Mail Ballots may play a role in Election
MEXICO CITY — Adding to the drama of the presidential election — a high stakes battle that has seen massive government ballot fraud, an assassination and, most recently, a ruling party knocked from power after 70 years — is the first chance in for Mexicans living abroad to vote.
The millions of possible votes could dramatically affect the outcome next year, but whether they’ll materialize, and which candidate they’ll favor, remains a mystery.
Top election officials said Friday they expect most eligible expatriates to wait until the last minute to register. The officials expressed hope that voters abroad would be able to educate themselves about their choices despite laws preventing the appearance of candidates or distribution of campaign messages outside Mexico.
“It is our first experience with votes from abroad. We are going to learn,” said Luis Carlos Ugalde Ramírez, head of Mexico’s Federal Electoral Institute, known as IFE.
Mexicans who are registered voters and living abroad have until Jan. 15 to request to vote by letting the Mexican government know where they live.
How uncharted are these waters?
The first voter application received by the Mexican government surprised officials. It didn’t come from the United States, with its geographic proximity and large Mexican immigrant populations. It was from Burgos, Spain.
The vote abroad, recently approved by the Mexican government in recognition of the many immigrants living outside Mexico and the economic force they represent, comes as Mexico experiments with democracy.
Mexican President Vicente Fox can’t seek re-election. An unprecedented coalition of voters put him in office in 2000.
But the July 2 election is expected to be the first in which each of the nation’s three major political parties has a viable chance of taking office.
How many expatriates are eligible to vote is uncertain.
The most commonly referenced figure is about 11 million, with the largest concentrations in the United States. About 4 million of those are registered to vote.
“We are constantly receiving voting requests,” said Patricio Ballados Villagómez, who is IFE’s director for voting abroad. “Like in any country, we expect people to wait to the last minute.”
Applications to vote abroad are available at Mexican consulates and from community groups not affiliated with any party or candidate.
Though happy that millions of Mexicans like himself will finally have a chance to vote from abroad, Gerardo Escamilla, who lives in San Antonio, said he will still opt for what he considers the safest route.
He said he plans to make the five-hour drive from San Antonio to his hometown of Sabinas Hidalgo, in the border state of Nuevo León, to vote.
Sure, it would be easier to drop a ballot in the mail, and he’s lucky to have that option, he said — but he is not convinced the system will work.
“I am still pessimistic about it,” said Escamilla, president of the expatriate Club Nuevo León in San Antonio. “I do not think the votes from abroad will be handled correctly and honestly.”
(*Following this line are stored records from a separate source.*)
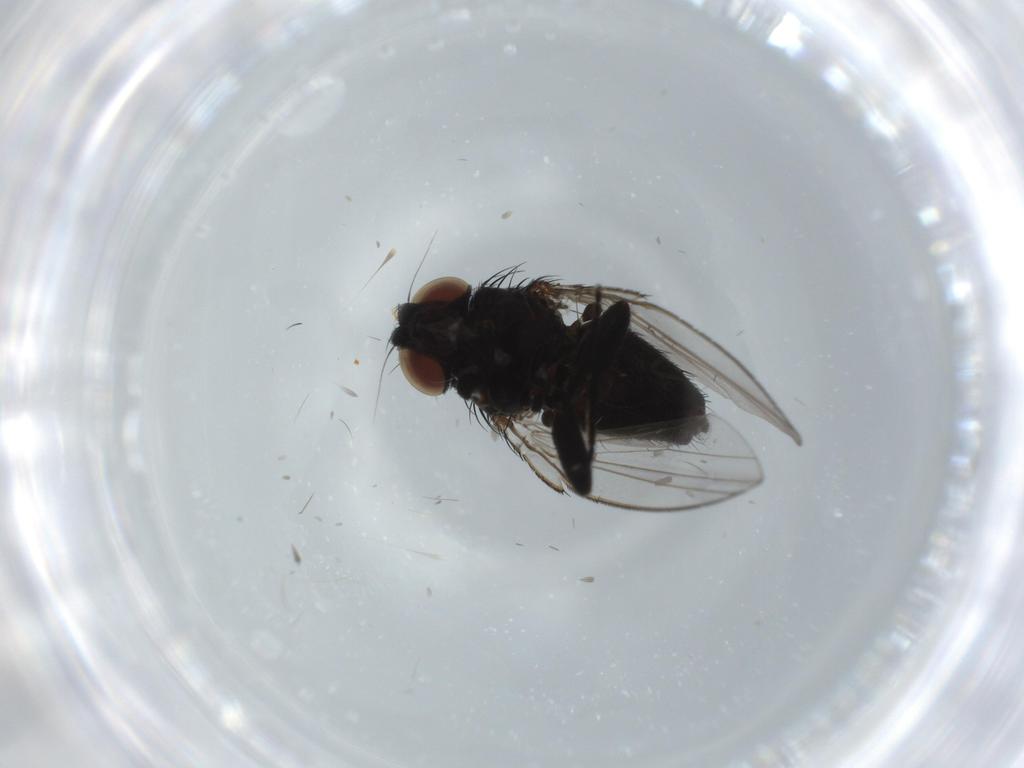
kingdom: Animalia
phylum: Arthropoda
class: Insecta
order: Diptera
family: Milichiidae
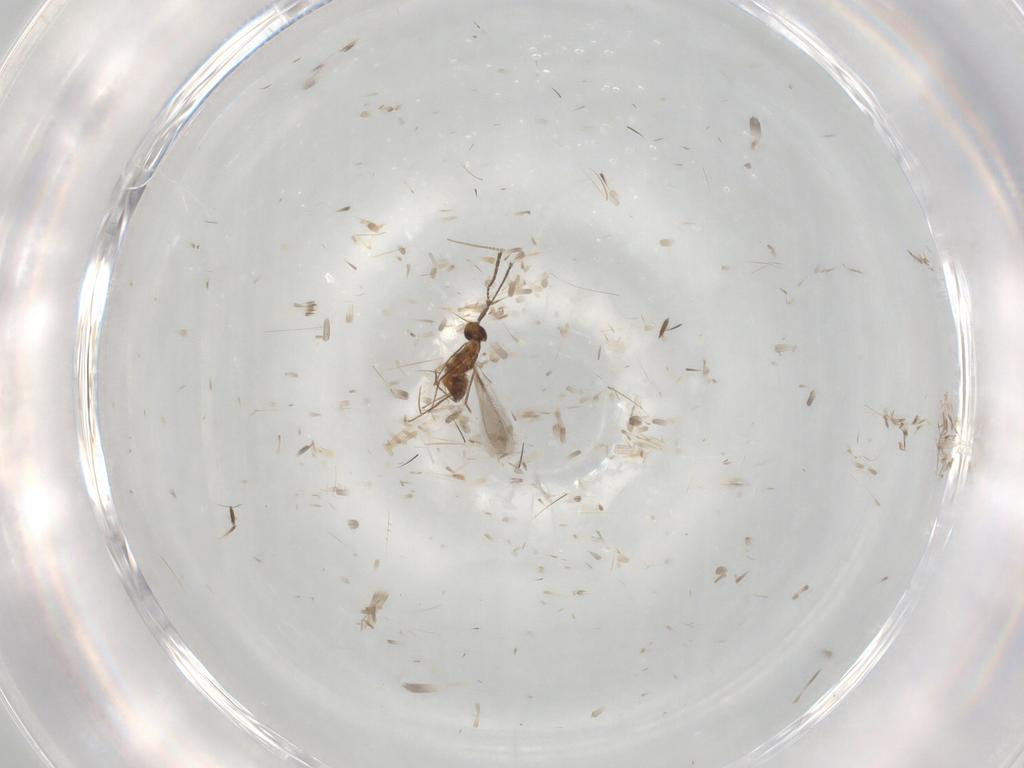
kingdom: Animalia
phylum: Arthropoda
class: Insecta
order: Hymenoptera
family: Mymaridae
As he sees it, corruption is still entrenched in Mexico’s electoral system. He wouldn’t be surprised if mailed-in votes were changed to favor the Institutional Revolutionary Party, known as the PRI, which held power for decades until it lost the presidency to Fox.
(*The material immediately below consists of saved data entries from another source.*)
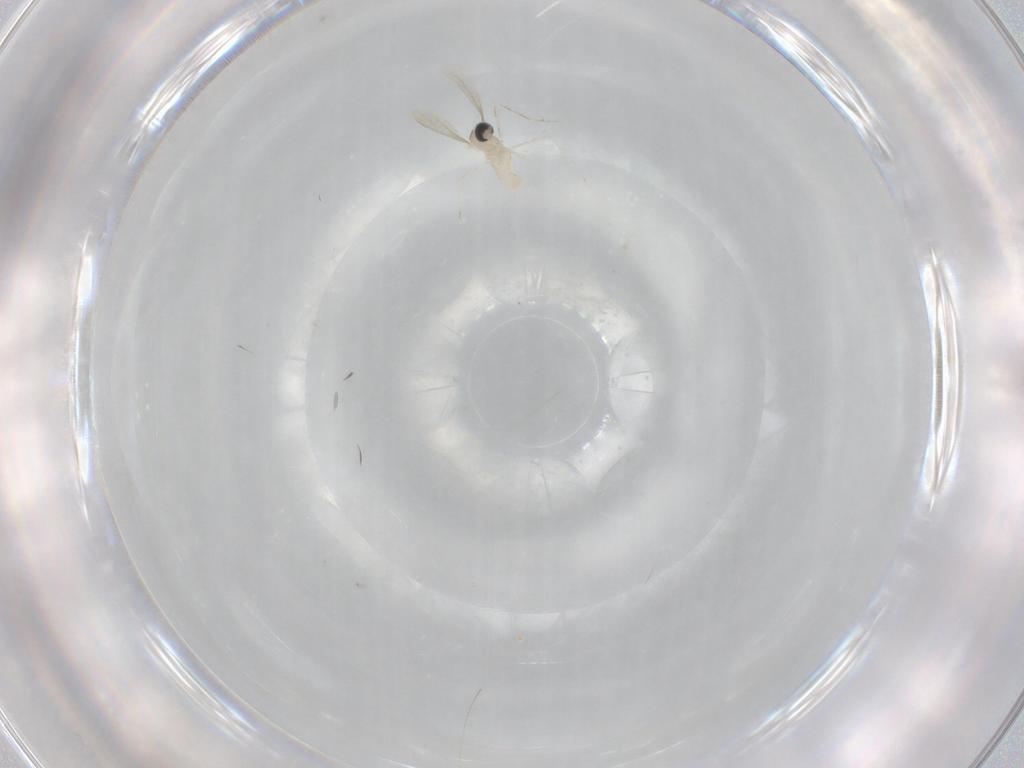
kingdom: Animalia
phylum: Arthropoda
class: Insecta
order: Diptera
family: Cecidomyiidae
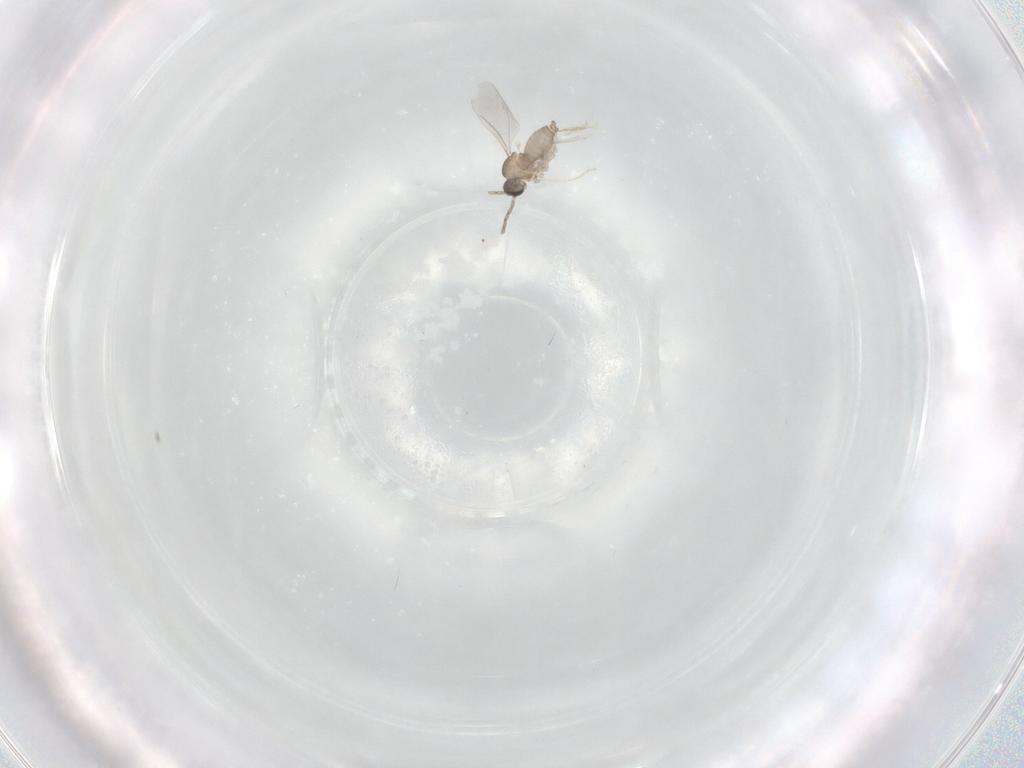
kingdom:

This year’s exercise will serve as a learning tool for the next presidential election in 2012, Escamilla said. Maybe by then, he said, he’ll be convinced to vote from San Antonio.
Many others, from Chicago to Miami, will have no choice but to trust the system.
Voters outside Mexico may face hurdles learning campaign platforms and sizing up candidates, who are strictly forbidden from appearances outside Mexico, even through surrogates.
Former Mexico City mayor Andrés Manuel López Obrador, the frontrunner in polls although not yet the official candidate of his Democratic Revolution Party, called off a Mexican independence day visit to Los Angeles over concerns it would break the law.
Ugalde, the IFE official, said the law was clear that campaign visits are forbidden, as is running advertisements in newspapers or on TV or radio.
Parties are forbidden to distribute campaign information, and if a person with no connection to a campaign were to buy air time to plug a candidate, the party would face sanctions, Ugalde said.
“We cannot sanction John Smith in Chicago, but the party is responsible for its supporters,” he said.
Another potential challenge arises with the internet, as a web page can be set up in Mexico, but seen worldwide.